* TASK OBJECTIVE
Can you retype every one of the lines below, character for character, without changing anything?

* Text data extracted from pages
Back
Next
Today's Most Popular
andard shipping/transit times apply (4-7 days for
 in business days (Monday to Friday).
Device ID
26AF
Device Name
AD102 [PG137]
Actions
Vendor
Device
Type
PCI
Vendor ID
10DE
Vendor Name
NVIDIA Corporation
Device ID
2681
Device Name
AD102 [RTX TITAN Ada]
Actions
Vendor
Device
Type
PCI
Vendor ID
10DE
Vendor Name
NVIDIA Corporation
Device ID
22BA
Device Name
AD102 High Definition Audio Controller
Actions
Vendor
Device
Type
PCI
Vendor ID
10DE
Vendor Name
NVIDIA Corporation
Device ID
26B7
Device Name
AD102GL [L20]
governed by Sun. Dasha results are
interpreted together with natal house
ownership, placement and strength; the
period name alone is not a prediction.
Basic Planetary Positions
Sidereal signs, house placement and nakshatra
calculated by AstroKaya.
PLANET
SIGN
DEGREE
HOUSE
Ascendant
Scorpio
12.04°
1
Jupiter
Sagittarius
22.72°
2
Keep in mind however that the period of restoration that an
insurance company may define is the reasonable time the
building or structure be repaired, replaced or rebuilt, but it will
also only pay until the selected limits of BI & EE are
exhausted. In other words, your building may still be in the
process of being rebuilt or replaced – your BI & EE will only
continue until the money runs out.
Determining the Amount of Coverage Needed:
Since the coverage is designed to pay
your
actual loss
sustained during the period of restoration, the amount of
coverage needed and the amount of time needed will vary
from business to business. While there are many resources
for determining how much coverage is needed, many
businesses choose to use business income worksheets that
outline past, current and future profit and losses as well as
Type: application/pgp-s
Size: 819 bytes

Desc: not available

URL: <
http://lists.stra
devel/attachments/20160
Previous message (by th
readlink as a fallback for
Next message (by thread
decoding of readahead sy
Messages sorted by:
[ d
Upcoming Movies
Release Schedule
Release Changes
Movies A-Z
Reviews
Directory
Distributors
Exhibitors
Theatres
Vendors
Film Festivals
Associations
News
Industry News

* TASK SOLUTION
Back
Next
Today's Most Popular
andard shipping/transit times apply (4-7 days for
 in business days (Monday to Friday).
Device ID
26AF
Device Name
AD102 [PG137]
Actions
Vendor
Device
Type
PCI
Vendor ID
10DE
Vendor Name
NVIDIA Corporation
Device ID
2681
Device Name
AD102 [RTX TITAN Ada]
Actions
Vendor
Device
Type
PCI
Vendor ID
10DE
Vendor Name
NVIDIA Corporation
Device ID
22BA
Device Name
AD102 High Definition Audio Controller
Actions
Vendor
Device
Type
PCI
Vendor ID
10DE
Vendor Name
NVIDIA Corporation
Device ID
26B7
Device Name
AD102GL [L20]
governed by Sun. Dasha results are
interpreted together with natal house
ownership, placement and strength; the
period name alone is not a prediction.
Basic Planetary Positions
Sidereal signs, house placement and nakshatra
calculated by AstroKaya.
PLANET
SIGN
DEGREE
HOUSE
Ascendant
Scorpio
12.04°
1
Jupiter
Sagittarius
22.72°
2
Keep in mind however that the period of restoration that an
insurance company may define is the reasonable time the
building or structure be repaired, replaced or rebuilt, but it will
also only pay until the selected limits of BI & EE are
exhausted. In other words, your building may still be in the
process of being rebuilt or replaced – your BI & EE will only
continue until the money runs out.
Determining the Amount of Coverage Needed:
Since the coverage is designed to pay
your
actual loss
sustained during the period of restoration, the amount of
coverage needed and the amount of time needed will vary
from business to business. While there are many resources
for determining how much coverage is needed, many
businesses choose to use business income worksheets that
outline past, current and future profit and losses as well as
Type: application/pgp-s
Size: 819 bytes

Desc: not available

URL: <
http://lists.stra
devel/attachments/20160
Previous message (by th
readlink as a fallback for
Next message (by thread
decoding of readahead sy
Messages sorted by:
[ d
Upcoming Movies
Release Schedule
Release Changes
Movies A-Z
Reviews
Directory
Distributors
Exhibitors
Theatres
Vendors
Film Festivals
Associations
News
Industry News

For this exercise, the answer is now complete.